How do you find the unit vector perpendicular to the vector (4i - 3j)?

Answer 1

Therefore, the reqd vectors are `(3i/5+4j/5), or, (-3/5i-4/5j)`

Explanation:

Let us name the given vctr. `(4i-3j)=(4,-3)=vecu,` and, suppose that, `vecv =(x,y)` is the reqd. unit vector perp. to `vecu`.

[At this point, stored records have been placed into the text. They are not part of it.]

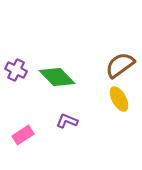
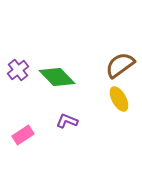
purple cross: moved 2 px right; rotated 25 degrees clockwise
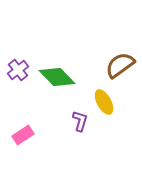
yellow ellipse: moved 15 px left, 3 px down
purple L-shape: moved 13 px right; rotated 85 degrees clockwise
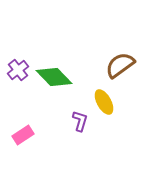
green diamond: moved 3 px left
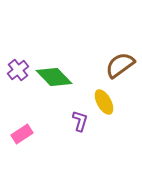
pink rectangle: moved 1 px left, 1 px up
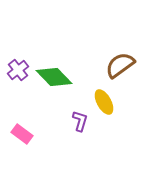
pink rectangle: rotated 70 degrees clockwise
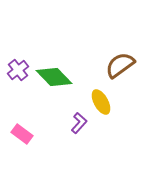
yellow ellipse: moved 3 px left
purple L-shape: moved 1 px left, 2 px down; rotated 25 degrees clockwise
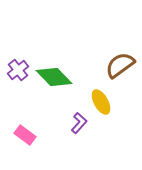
pink rectangle: moved 3 px right, 1 px down
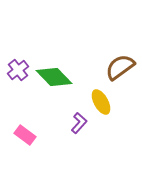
brown semicircle: moved 2 px down
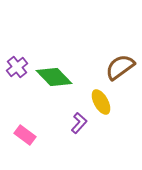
purple cross: moved 1 px left, 3 px up
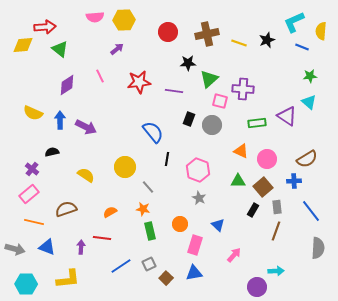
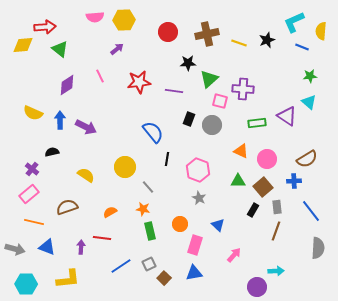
brown semicircle at (66, 209): moved 1 px right, 2 px up
brown square at (166, 278): moved 2 px left
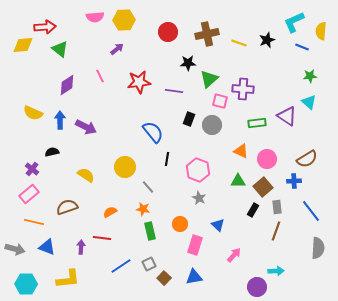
blue triangle at (194, 273): moved 4 px down
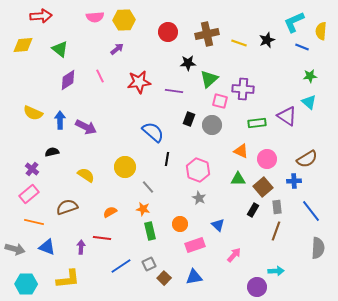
red arrow at (45, 27): moved 4 px left, 11 px up
purple diamond at (67, 85): moved 1 px right, 5 px up
blue semicircle at (153, 132): rotated 10 degrees counterclockwise
green triangle at (238, 181): moved 2 px up
pink rectangle at (195, 245): rotated 54 degrees clockwise
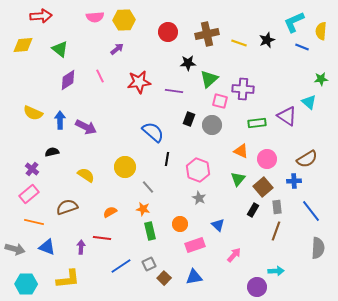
green star at (310, 76): moved 11 px right, 3 px down
green triangle at (238, 179): rotated 49 degrees counterclockwise
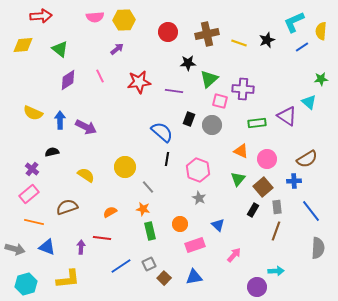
blue line at (302, 47): rotated 56 degrees counterclockwise
blue semicircle at (153, 132): moved 9 px right
cyan hexagon at (26, 284): rotated 15 degrees counterclockwise
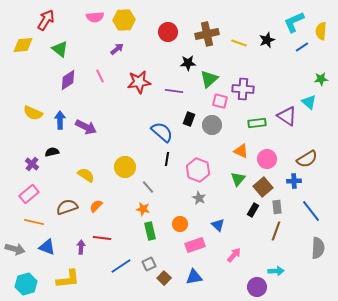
red arrow at (41, 16): moved 5 px right, 4 px down; rotated 55 degrees counterclockwise
purple cross at (32, 169): moved 5 px up
orange semicircle at (110, 212): moved 14 px left, 6 px up; rotated 16 degrees counterclockwise
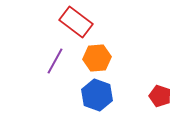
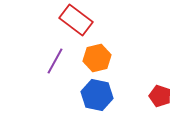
red rectangle: moved 2 px up
orange hexagon: rotated 8 degrees counterclockwise
blue hexagon: rotated 8 degrees counterclockwise
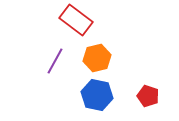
red pentagon: moved 12 px left
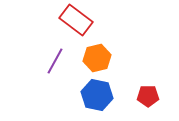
red pentagon: rotated 20 degrees counterclockwise
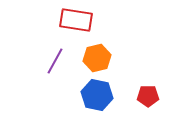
red rectangle: rotated 28 degrees counterclockwise
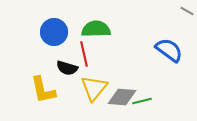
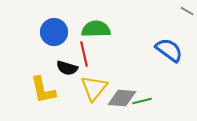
gray diamond: moved 1 px down
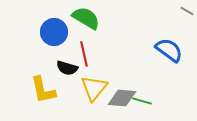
green semicircle: moved 10 px left, 11 px up; rotated 32 degrees clockwise
green line: rotated 30 degrees clockwise
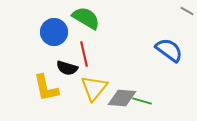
yellow L-shape: moved 3 px right, 2 px up
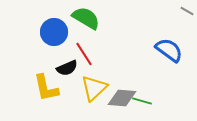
red line: rotated 20 degrees counterclockwise
black semicircle: rotated 40 degrees counterclockwise
yellow triangle: rotated 8 degrees clockwise
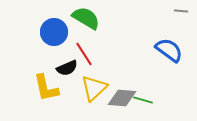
gray line: moved 6 px left; rotated 24 degrees counterclockwise
green line: moved 1 px right, 1 px up
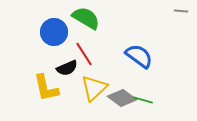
blue semicircle: moved 30 px left, 6 px down
gray diamond: rotated 32 degrees clockwise
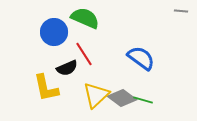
green semicircle: moved 1 px left; rotated 8 degrees counterclockwise
blue semicircle: moved 2 px right, 2 px down
yellow triangle: moved 2 px right, 7 px down
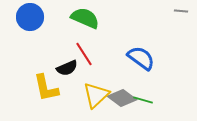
blue circle: moved 24 px left, 15 px up
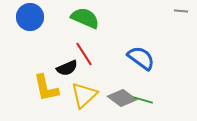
yellow triangle: moved 12 px left
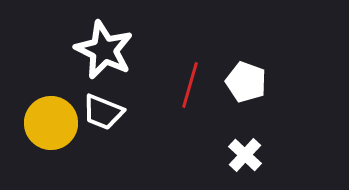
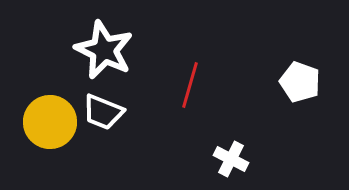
white pentagon: moved 54 px right
yellow circle: moved 1 px left, 1 px up
white cross: moved 14 px left, 4 px down; rotated 16 degrees counterclockwise
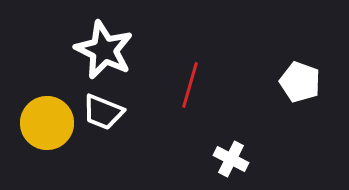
yellow circle: moved 3 px left, 1 px down
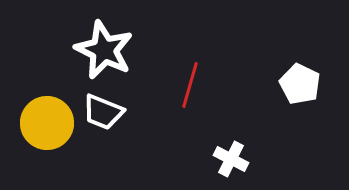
white pentagon: moved 2 px down; rotated 6 degrees clockwise
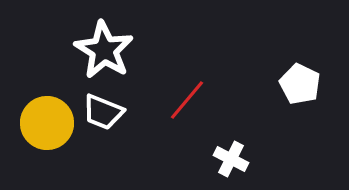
white star: rotated 6 degrees clockwise
red line: moved 3 px left, 15 px down; rotated 24 degrees clockwise
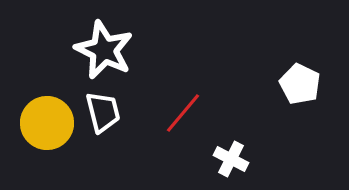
white star: rotated 6 degrees counterclockwise
red line: moved 4 px left, 13 px down
white trapezoid: rotated 126 degrees counterclockwise
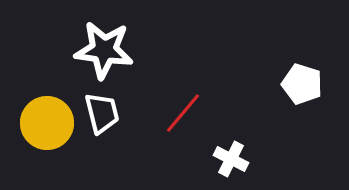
white star: rotated 18 degrees counterclockwise
white pentagon: moved 2 px right; rotated 9 degrees counterclockwise
white trapezoid: moved 1 px left, 1 px down
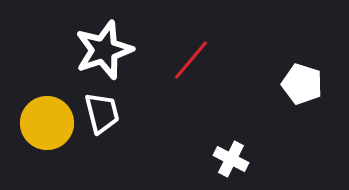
white star: rotated 26 degrees counterclockwise
red line: moved 8 px right, 53 px up
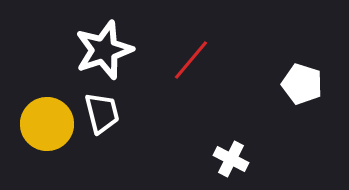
yellow circle: moved 1 px down
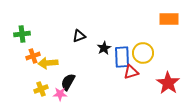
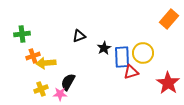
orange rectangle: rotated 48 degrees counterclockwise
yellow arrow: moved 2 px left
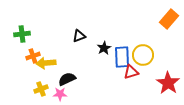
yellow circle: moved 2 px down
black semicircle: moved 1 px left, 3 px up; rotated 36 degrees clockwise
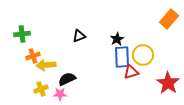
black star: moved 13 px right, 9 px up
yellow arrow: moved 2 px down
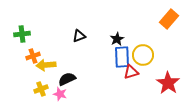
pink star: rotated 16 degrees clockwise
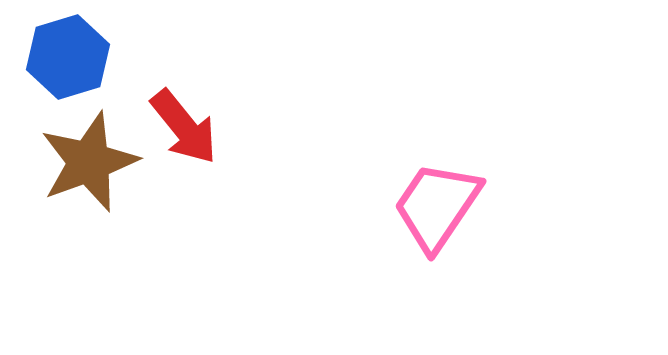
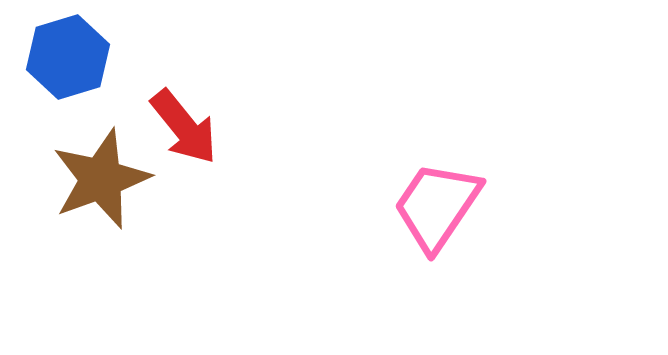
brown star: moved 12 px right, 17 px down
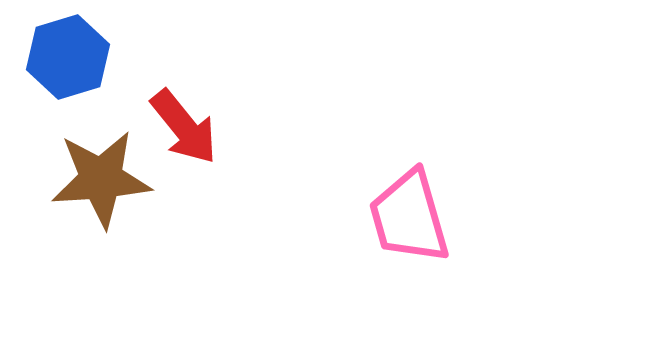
brown star: rotated 16 degrees clockwise
pink trapezoid: moved 28 px left, 11 px down; rotated 50 degrees counterclockwise
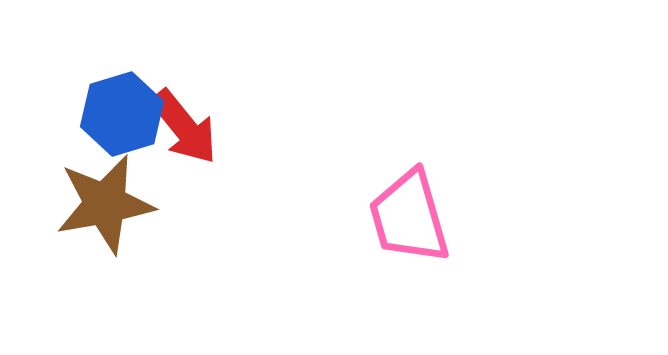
blue hexagon: moved 54 px right, 57 px down
brown star: moved 4 px right, 25 px down; rotated 6 degrees counterclockwise
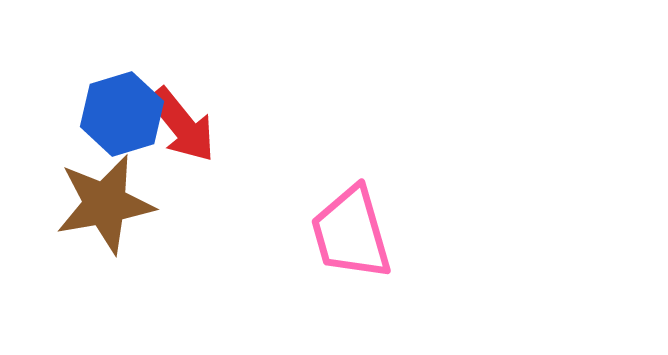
red arrow: moved 2 px left, 2 px up
pink trapezoid: moved 58 px left, 16 px down
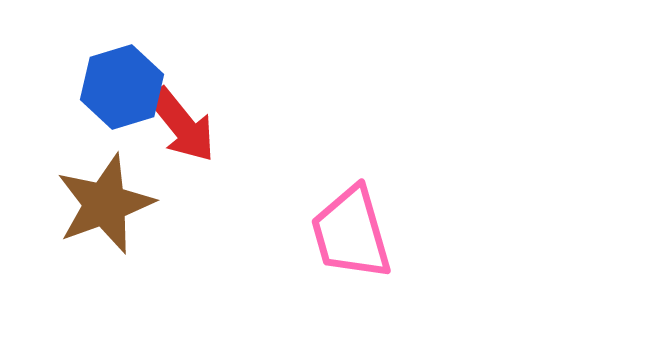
blue hexagon: moved 27 px up
brown star: rotated 10 degrees counterclockwise
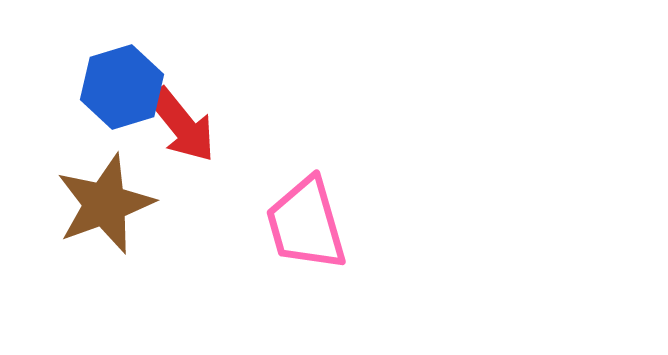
pink trapezoid: moved 45 px left, 9 px up
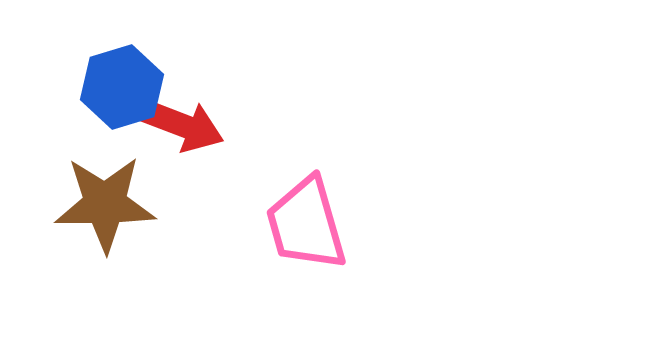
red arrow: rotated 30 degrees counterclockwise
brown star: rotated 20 degrees clockwise
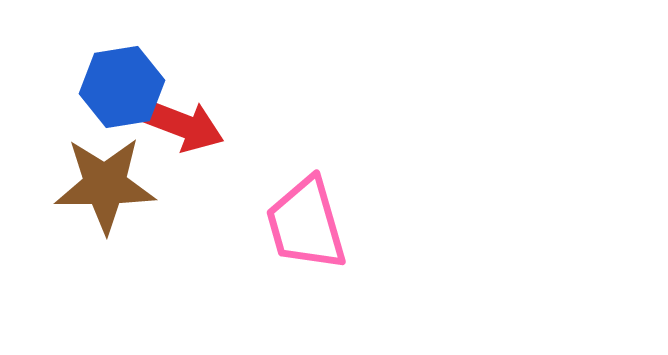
blue hexagon: rotated 8 degrees clockwise
brown star: moved 19 px up
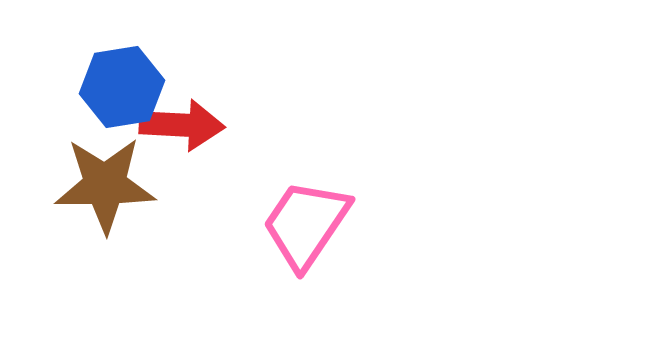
red arrow: rotated 18 degrees counterclockwise
pink trapezoid: rotated 50 degrees clockwise
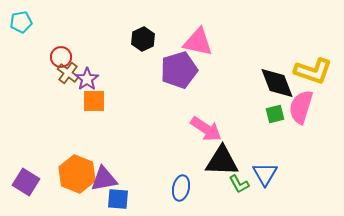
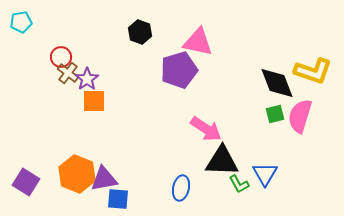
black hexagon: moved 3 px left, 7 px up; rotated 15 degrees counterclockwise
pink semicircle: moved 1 px left, 9 px down
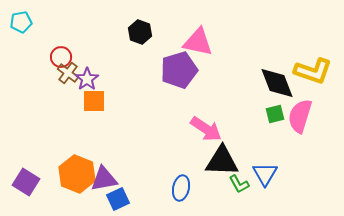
blue square: rotated 30 degrees counterclockwise
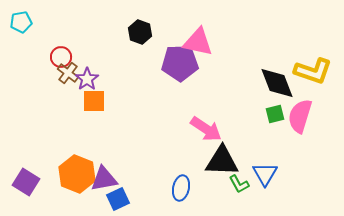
purple pentagon: moved 1 px right, 7 px up; rotated 15 degrees clockwise
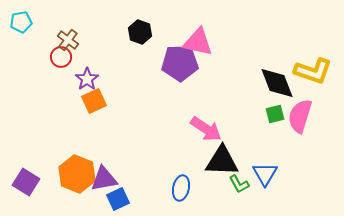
brown cross: moved 33 px up
orange square: rotated 25 degrees counterclockwise
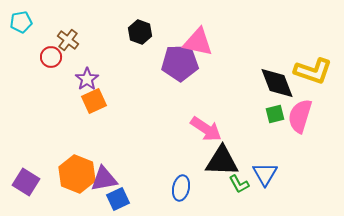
red circle: moved 10 px left
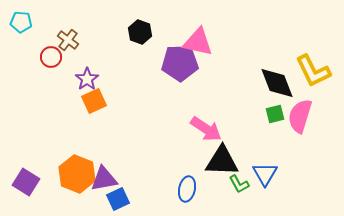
cyan pentagon: rotated 15 degrees clockwise
yellow L-shape: rotated 45 degrees clockwise
blue ellipse: moved 6 px right, 1 px down
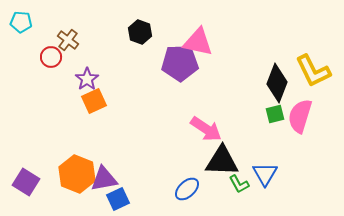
black diamond: rotated 42 degrees clockwise
blue ellipse: rotated 35 degrees clockwise
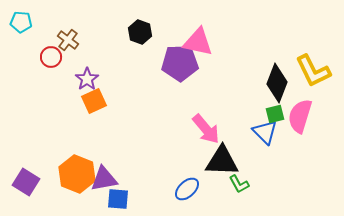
pink arrow: rotated 16 degrees clockwise
blue triangle: moved 42 px up; rotated 16 degrees counterclockwise
blue square: rotated 30 degrees clockwise
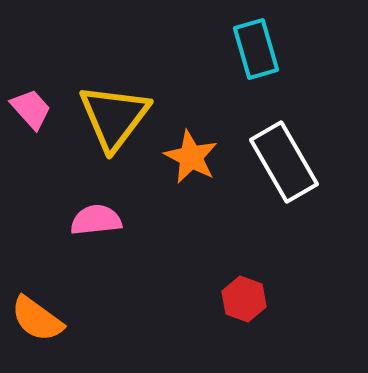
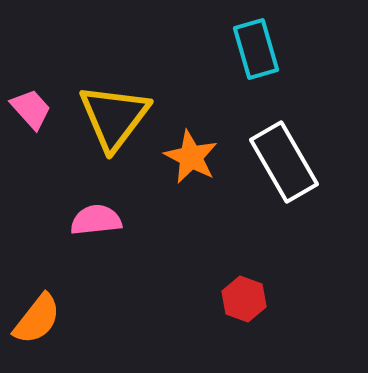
orange semicircle: rotated 88 degrees counterclockwise
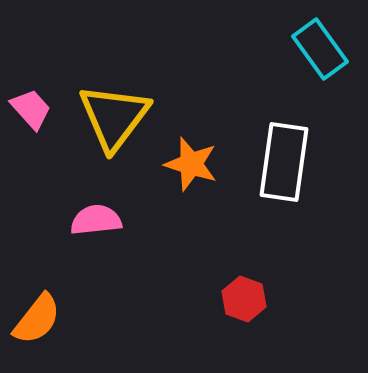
cyan rectangle: moved 64 px right; rotated 20 degrees counterclockwise
orange star: moved 7 px down; rotated 10 degrees counterclockwise
white rectangle: rotated 38 degrees clockwise
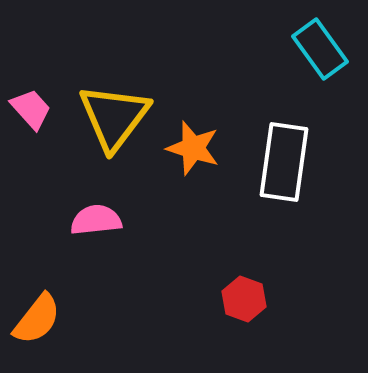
orange star: moved 2 px right, 16 px up
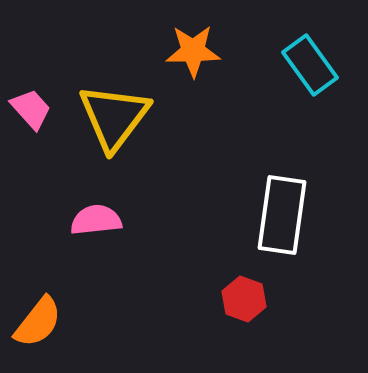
cyan rectangle: moved 10 px left, 16 px down
orange star: moved 97 px up; rotated 18 degrees counterclockwise
white rectangle: moved 2 px left, 53 px down
orange semicircle: moved 1 px right, 3 px down
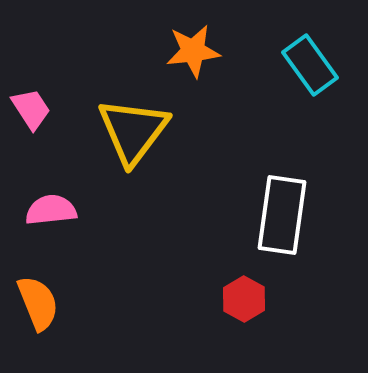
orange star: rotated 6 degrees counterclockwise
pink trapezoid: rotated 9 degrees clockwise
yellow triangle: moved 19 px right, 14 px down
pink semicircle: moved 45 px left, 10 px up
red hexagon: rotated 9 degrees clockwise
orange semicircle: moved 19 px up; rotated 60 degrees counterclockwise
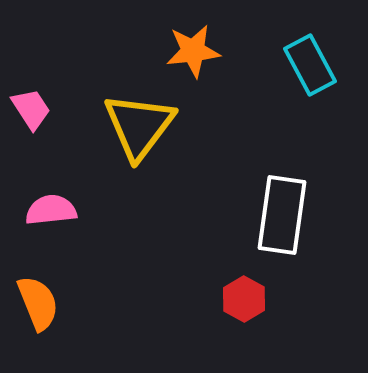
cyan rectangle: rotated 8 degrees clockwise
yellow triangle: moved 6 px right, 5 px up
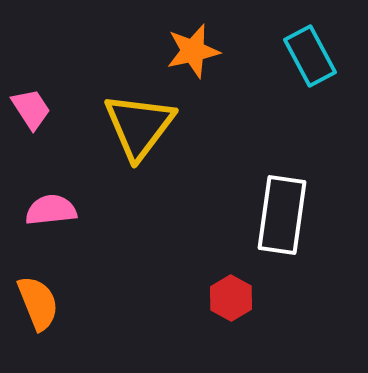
orange star: rotated 6 degrees counterclockwise
cyan rectangle: moved 9 px up
red hexagon: moved 13 px left, 1 px up
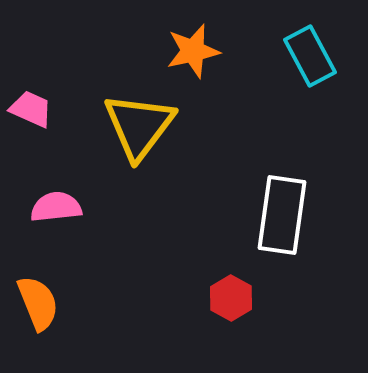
pink trapezoid: rotated 33 degrees counterclockwise
pink semicircle: moved 5 px right, 3 px up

Since, `vecv` is unit vctr., `||vecv||=1 rArr sqrt(x^2+y^2)=1`

`:. x^2+y^2=1...............(1)`

Next, `vecv` is perp. to `vecu`, `vecv.vecu=0`

`:. (x,y)*(4,-3)=0 rArr 4x-3y=0.` or, `x=3/4y............(2)`

We solve `(1) & (2) : (3/4y)^2+y^2=1 rArr y=+-4/5`, giving, `x=+-3/5`

Therefore, the reqd vectors are `(3i/5+4j/5), or,(-3i/5-4j/5)`

Enjoy Maths.!

Answer 2

`+-1/5(3i+4j)`

Explanation:

Any unit vector is of the form (cos a, sin a ) = i cos a + j sin a..

This has to be perpendicular to the given vector.

So, the dot product of the two, (4, -3).( cos a, sin a)

`4 cos a - 3 sin a = 0`..

And so,, tan a = 4/3 > 0.

Both sin and cos have the same sign.

Thus, `(cos a, sin a)=+-(3/5, 4/5)`.